OPDRACHTEN:
(a) Neem uit de tekst over de PASTA-methode letterlijk het stuk over dat begint bij "Een operationeel plan" en doorloopt tot en met "nieuw product/ site/ online shop/ merk.".
(b) Wie heeft volgens de tekst over de PASTA-methode deze methode ontwikkeld?

PASTA methode

Geplaatst: 13 dec21. Auteur: Harry Smals

Een operationeel plan voor Marketingcommunicatie kun je maken met behulp van de PASTA methode. Dit kan nuttig zijn in onder andere de volgende gevallen:

  • Introductie van een nieuw product/ site/ online shop/ merk.
  • Introductie van een bestaand product/ site/ online shop/ merk bij een nieuwe doelgroep.
  • Vergroten van het marktaandeel van een product/ site/ online shop/ merk.
  • Verhogen van de winstmarge.
  • Aantrekken van nieuwe/ meer werknemers/ clubleden/ abonnees/ fans.
  • Beter inzetten van (social) media.

De PASTA methode is ontwikkeld door Theo Zweers, MSc Business Economics, Erasmus University, Rotterdam. Er is over gepubliceerd door digital marketing bureau Smart Insights, uit Leeds, UK. PASTA staat voor:

  • Problem definition (Probleemformulering)
  • Analysing (Analyse)
  • Strategy (Strategie)
  • Tactics (Tactiek)
  • Action (Actie)

Zoals je in Theo Zweers’ model hiernaast kunt zien, worden de onderdelen Strategie en Tactiek ieder verdeeld in bouwstenen:

Strategy (Strategie):

  • Target group (Doelgroep)
  • Objectives (Doelen)
  • Positioning (Positionering)
  • Proposition (Propositie)

Tactics (Tactiek):

  • Tools (Middelen)
  • Devices (Instrumenten)
  • Techniques (Technieken)

UITGELEZEN GEGEVENS:

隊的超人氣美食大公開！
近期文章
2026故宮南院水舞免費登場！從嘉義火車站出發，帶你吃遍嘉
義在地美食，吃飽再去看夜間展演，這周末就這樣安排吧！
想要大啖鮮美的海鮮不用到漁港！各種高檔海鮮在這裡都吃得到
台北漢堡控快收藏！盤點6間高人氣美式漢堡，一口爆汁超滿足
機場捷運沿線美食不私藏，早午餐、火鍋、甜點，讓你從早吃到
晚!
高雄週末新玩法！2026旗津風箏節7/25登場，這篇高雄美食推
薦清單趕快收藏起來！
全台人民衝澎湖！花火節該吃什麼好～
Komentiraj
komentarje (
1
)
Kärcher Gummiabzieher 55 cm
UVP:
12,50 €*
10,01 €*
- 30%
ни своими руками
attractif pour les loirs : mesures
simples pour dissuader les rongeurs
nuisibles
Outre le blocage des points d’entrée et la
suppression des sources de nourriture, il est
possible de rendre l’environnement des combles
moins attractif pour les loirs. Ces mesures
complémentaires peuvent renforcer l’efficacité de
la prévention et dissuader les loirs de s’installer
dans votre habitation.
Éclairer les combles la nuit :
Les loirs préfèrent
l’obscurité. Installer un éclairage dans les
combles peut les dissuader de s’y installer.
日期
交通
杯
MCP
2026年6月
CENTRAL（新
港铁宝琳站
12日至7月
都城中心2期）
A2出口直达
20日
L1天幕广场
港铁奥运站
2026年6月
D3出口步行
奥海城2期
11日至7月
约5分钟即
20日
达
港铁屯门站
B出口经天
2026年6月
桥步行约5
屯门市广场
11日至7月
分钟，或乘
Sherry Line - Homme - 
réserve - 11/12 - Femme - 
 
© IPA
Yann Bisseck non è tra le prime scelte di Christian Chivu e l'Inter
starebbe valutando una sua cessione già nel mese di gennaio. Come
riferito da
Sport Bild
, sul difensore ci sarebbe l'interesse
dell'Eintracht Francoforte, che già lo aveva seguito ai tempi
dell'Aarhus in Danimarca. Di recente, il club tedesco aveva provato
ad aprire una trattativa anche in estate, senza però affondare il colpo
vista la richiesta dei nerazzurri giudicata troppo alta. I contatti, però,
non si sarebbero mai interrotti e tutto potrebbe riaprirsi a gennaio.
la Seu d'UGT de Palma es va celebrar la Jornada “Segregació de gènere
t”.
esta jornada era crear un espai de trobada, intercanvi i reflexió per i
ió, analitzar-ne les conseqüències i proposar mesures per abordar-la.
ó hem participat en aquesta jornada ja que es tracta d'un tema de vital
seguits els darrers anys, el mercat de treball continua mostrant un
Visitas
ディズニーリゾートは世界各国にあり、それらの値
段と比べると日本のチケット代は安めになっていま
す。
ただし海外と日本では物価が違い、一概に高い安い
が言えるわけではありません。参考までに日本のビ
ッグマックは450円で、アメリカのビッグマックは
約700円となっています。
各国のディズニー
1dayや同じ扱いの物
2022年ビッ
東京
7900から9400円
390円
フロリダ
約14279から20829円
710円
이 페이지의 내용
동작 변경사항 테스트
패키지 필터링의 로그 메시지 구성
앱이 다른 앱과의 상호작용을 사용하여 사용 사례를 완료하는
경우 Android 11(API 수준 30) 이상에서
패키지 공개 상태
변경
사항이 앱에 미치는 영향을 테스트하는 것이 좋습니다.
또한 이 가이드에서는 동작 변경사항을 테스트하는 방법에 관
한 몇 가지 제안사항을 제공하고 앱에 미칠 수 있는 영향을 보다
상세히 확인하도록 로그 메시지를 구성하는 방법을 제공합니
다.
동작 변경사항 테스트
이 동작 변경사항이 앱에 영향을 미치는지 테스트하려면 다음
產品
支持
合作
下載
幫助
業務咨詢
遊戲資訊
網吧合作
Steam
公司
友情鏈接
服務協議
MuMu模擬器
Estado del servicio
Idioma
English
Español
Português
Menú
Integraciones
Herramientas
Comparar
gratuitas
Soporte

ANTWOORDEN:
(a)
Een operationeel plan voor Marketingcommunicatie kun je maken met behulp van de PASTA methode. Dit kan nuttig zijn in onder andere de volgende gevallen:

  • Introductie van een nieuw product/ site/ online shop/ merk.

(b) Theo Zweers, MSc Business Economics, Erasmus University, Rotterdam.